• _EXTRACT PROVIDED_
▼

Other Cook County Exonerations with Official Misconduct
On the evening of December 14, 1995, several shots were fired at a van driving near Hale Park on the South Side of Chicago. Two passengers in the van, 13-year-old Carrie Hovel and 13-year-old Helena Martin, were killed.

The van’s driver, 18-year-old Bryan Adasiak, and two other passengers, 19-year-old Peter Casanas and 13-year-old Melissa Shibla, escaped injury.

Police suspected the shooting was gang related because Adasiak and Casanas were members of the Ridgeway Lords street gang. Someone had thrown bricks at the van in the previous days.

Later that evening, police picked up 18-year-old William Bigeck, a member of the rival gang known as the Almighty Popes, as he walked in the neighborhood of the shooting. After first denying any knowledge of the shooting, Bigeck ultimately confessed that he was present with other members of the Popes, and that the shots were fired by 15-year-old Eric Anderson, the son of a Chicago police officer.

Bigeck said that earlier in the day, he and Anderson had burglarized the home of a police officer and stolen two loaded guns—a .357-caliber revolver and a .44-caliber revolver. Bigeck said that he and Anderson went to the home of another gang member, 17-year-old Nicholas Morfin, to show him the guns and try to sell them. When they arrived, 19-year-old Bryan O’Shea and Morfin’s cousin, 18-year-old Edward Morfin, were there as well.

Bigeck told police that Nicholas Morfin called 22-year-old Matthew Sopron and offered to sell the weapons. Sopron came to the house along with 19-year-old John Gizowski. Bigeck said that Sopron did not buy the guns and left. Bigeck said he put the .44 into a glove and stashed it at the house.

Bigeck told police that later that day, he, Anderson, O’Shea, Nicholas Morfin, Edward Morfin, and 16-year-old Nicholas Liberto went to Hale Park where they saw the van. Bigeck said Anderson fired three or four shots at the van from a distance of about 100 yards.

Within a day, police charged Bigeck, Anderson, O’Shea, Liberto, and the Morfins with the murders of Hovel and Martin, and with the attempted murders of the three people in the van who were not wounded. Both guns were recovered and firearms testing identified the .357 as the gun used in the shooting.

In September 1996, Bigeck agreed to an interview with assistant Cook County State’s Attorney Scott Cassidy. Following the interview, Bigeck agreed to plead guilty to murder and testify for the prosecution. At that time, Bigeck changed his original statement and said that the shooting was ordered by Sopron, who was the leader of the Almighty Popes. Bigeck said the order was enforced by another gang leader, 17-year-old Wayne Antusas. Sopron and Antusas then were arrested and charged with murder. Edward Morfin also agreed to plead guilty to murder and testify for the prosecution.

In July 1997, Nicholas Morfin went to trial in Cook County Circuit Court on charges of two counts of first-degree murder. The prosecution’s case was based largely on the testimony of Bigeck and Edward Morfin.

▲

• _Saved entries_
▼

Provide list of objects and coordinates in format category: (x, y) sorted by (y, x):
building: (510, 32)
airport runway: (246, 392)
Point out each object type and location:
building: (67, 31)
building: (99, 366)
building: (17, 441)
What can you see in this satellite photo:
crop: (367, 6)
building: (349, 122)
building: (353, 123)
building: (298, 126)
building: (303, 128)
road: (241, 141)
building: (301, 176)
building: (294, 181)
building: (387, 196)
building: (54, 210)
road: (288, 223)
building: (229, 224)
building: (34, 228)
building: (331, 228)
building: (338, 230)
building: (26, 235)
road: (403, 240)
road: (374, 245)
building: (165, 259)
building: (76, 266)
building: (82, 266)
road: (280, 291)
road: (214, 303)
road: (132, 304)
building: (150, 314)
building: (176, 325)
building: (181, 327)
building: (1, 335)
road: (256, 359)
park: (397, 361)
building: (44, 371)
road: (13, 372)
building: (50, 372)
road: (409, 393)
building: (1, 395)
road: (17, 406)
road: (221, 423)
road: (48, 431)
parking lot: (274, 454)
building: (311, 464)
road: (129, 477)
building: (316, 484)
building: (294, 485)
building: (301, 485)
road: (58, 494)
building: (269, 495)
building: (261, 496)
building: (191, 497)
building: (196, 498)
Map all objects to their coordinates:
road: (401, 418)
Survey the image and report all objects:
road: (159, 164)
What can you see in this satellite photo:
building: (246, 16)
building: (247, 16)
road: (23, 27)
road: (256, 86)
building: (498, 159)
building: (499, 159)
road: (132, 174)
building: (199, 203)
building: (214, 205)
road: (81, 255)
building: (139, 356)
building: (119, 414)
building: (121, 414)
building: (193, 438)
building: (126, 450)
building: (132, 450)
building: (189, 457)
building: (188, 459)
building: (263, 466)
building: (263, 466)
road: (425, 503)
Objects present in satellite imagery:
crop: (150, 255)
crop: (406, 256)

▲
▼

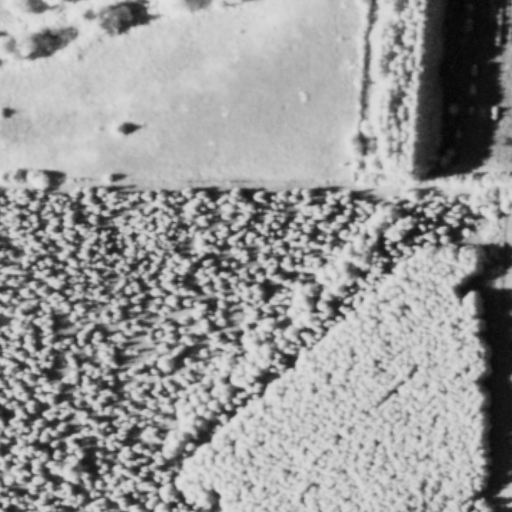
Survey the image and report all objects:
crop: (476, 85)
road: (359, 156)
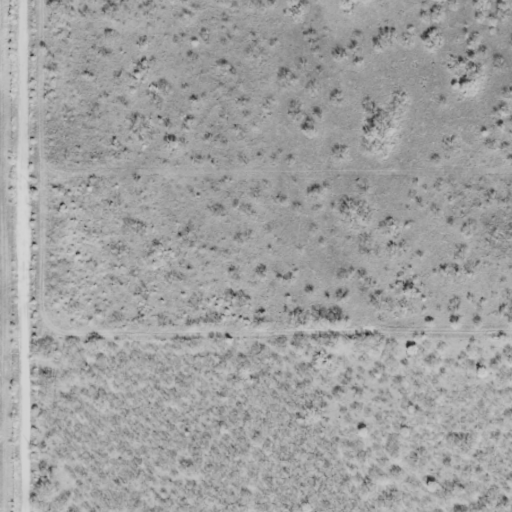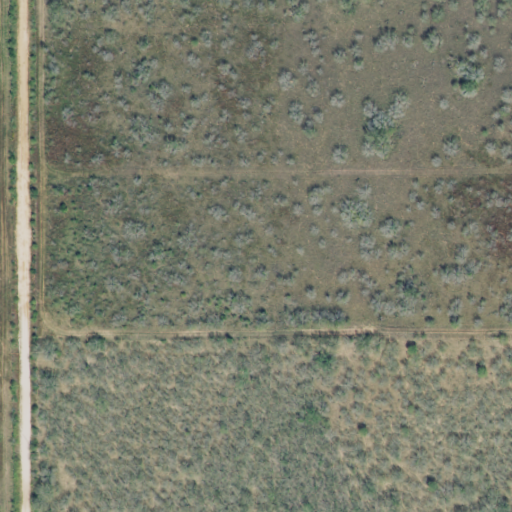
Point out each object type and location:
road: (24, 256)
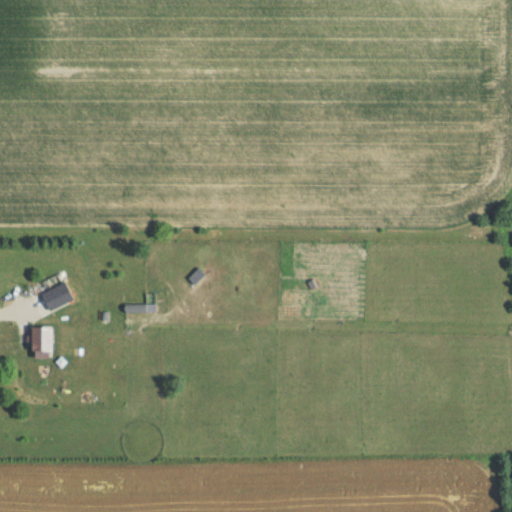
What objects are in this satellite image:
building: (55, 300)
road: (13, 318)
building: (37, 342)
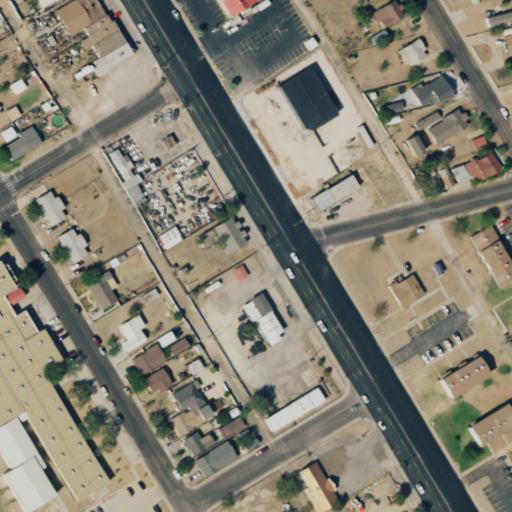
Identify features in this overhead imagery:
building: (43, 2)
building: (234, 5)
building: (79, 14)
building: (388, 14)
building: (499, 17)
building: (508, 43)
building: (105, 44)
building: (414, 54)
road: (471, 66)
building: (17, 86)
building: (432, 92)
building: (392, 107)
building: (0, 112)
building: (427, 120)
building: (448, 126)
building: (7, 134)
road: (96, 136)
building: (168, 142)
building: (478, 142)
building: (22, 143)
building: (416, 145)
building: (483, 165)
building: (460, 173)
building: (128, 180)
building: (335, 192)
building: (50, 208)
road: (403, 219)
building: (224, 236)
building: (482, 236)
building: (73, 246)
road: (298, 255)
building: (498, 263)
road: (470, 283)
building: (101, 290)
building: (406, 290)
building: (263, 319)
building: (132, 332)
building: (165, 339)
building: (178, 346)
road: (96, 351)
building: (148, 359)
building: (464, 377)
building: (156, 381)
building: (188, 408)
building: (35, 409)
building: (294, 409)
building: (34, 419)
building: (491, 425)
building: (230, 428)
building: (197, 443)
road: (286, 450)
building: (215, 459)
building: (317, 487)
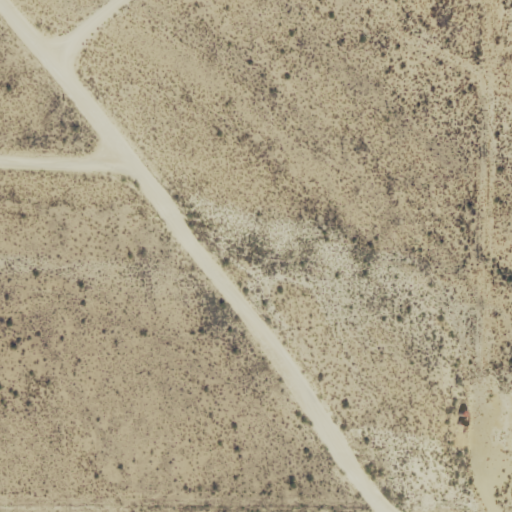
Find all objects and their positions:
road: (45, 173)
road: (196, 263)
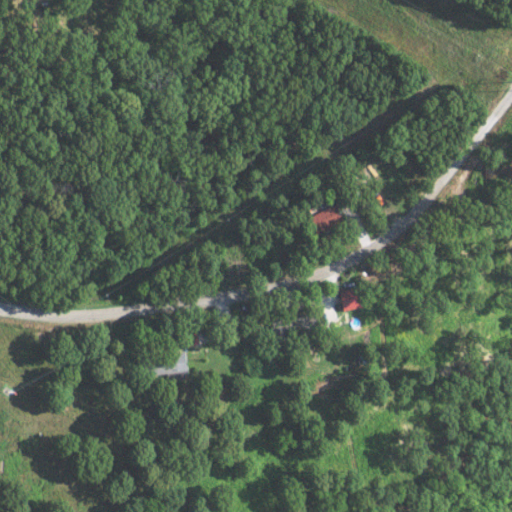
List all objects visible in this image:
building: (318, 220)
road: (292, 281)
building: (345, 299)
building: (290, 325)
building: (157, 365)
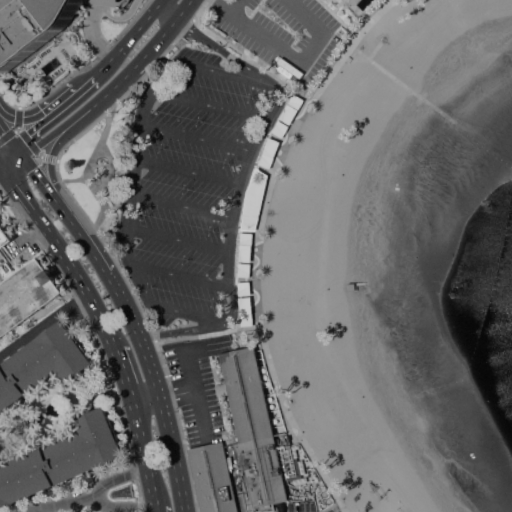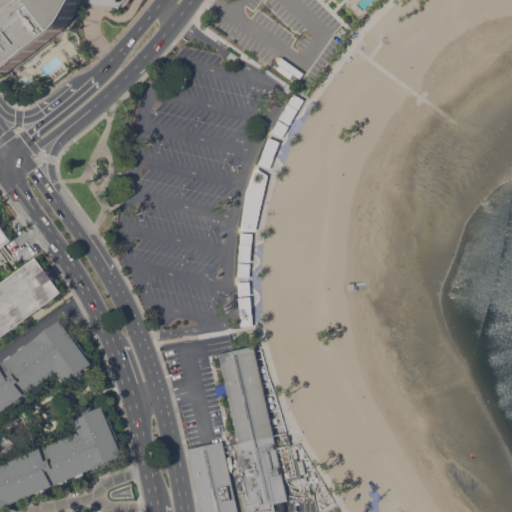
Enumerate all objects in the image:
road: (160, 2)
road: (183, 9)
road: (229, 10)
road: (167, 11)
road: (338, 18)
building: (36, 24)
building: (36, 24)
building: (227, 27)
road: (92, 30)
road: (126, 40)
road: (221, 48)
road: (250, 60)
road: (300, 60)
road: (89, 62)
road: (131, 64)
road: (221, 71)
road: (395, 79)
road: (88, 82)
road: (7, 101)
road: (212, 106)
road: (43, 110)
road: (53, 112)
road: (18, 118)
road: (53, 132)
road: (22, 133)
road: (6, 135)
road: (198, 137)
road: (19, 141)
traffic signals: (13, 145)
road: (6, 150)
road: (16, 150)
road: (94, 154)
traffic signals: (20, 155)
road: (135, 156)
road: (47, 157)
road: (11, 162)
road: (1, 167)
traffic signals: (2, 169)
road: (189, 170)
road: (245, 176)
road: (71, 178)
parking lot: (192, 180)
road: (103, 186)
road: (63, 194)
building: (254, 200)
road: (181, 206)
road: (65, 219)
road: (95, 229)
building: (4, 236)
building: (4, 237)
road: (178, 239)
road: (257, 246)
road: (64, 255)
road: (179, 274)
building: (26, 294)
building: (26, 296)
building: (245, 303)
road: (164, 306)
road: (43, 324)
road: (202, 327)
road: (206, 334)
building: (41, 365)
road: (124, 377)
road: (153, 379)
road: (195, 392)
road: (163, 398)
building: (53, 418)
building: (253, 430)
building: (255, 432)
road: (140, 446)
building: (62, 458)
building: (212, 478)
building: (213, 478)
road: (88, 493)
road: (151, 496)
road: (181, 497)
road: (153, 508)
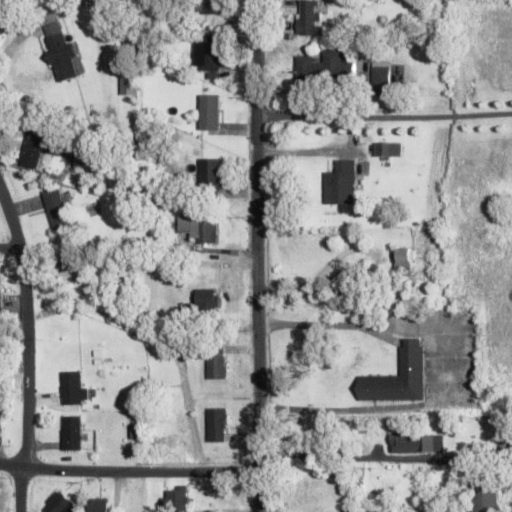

▲

• _EXERCISE REQUIREMENTS_
[a] From the account of the Cook County exoneration, quote the passage starting at "The van’s driver, 18-year-old" and ending at "the previous days.".
[b] In the records, rename "building" to "structure" in the lines starting at the one containing "Identify features in" and ending at the one containing "building: (448, 126)". Give back only those lines, with everything else unchanged.

• _PER-TASK ANSWERS_
[a]
The van’s driver, 18-year-old Bryan Adasiak, and two other passengers, 19-year-old Peter Casanas and 13-year-old Melissa Shibla, escaped injury.

Police suspected the shooting was gang related because Adasiak and Casanas were members of the Ridgeway Lords street gang. Someone had thrown bricks at the van in the previous days.

[b]
Identify features in this overhead imagery:
structure: (43, 2)
structure: (234, 5)
structure: (79, 14)
structure: (388, 14)
structure: (499, 17)
structure: (508, 43)
structure: (105, 44)
structure: (414, 54)
road: (471, 66)
structure: (17, 86)
structure: (432, 92)
structure: (392, 107)
structure: (0, 112)
structure: (427, 120)
structure: (448, 126)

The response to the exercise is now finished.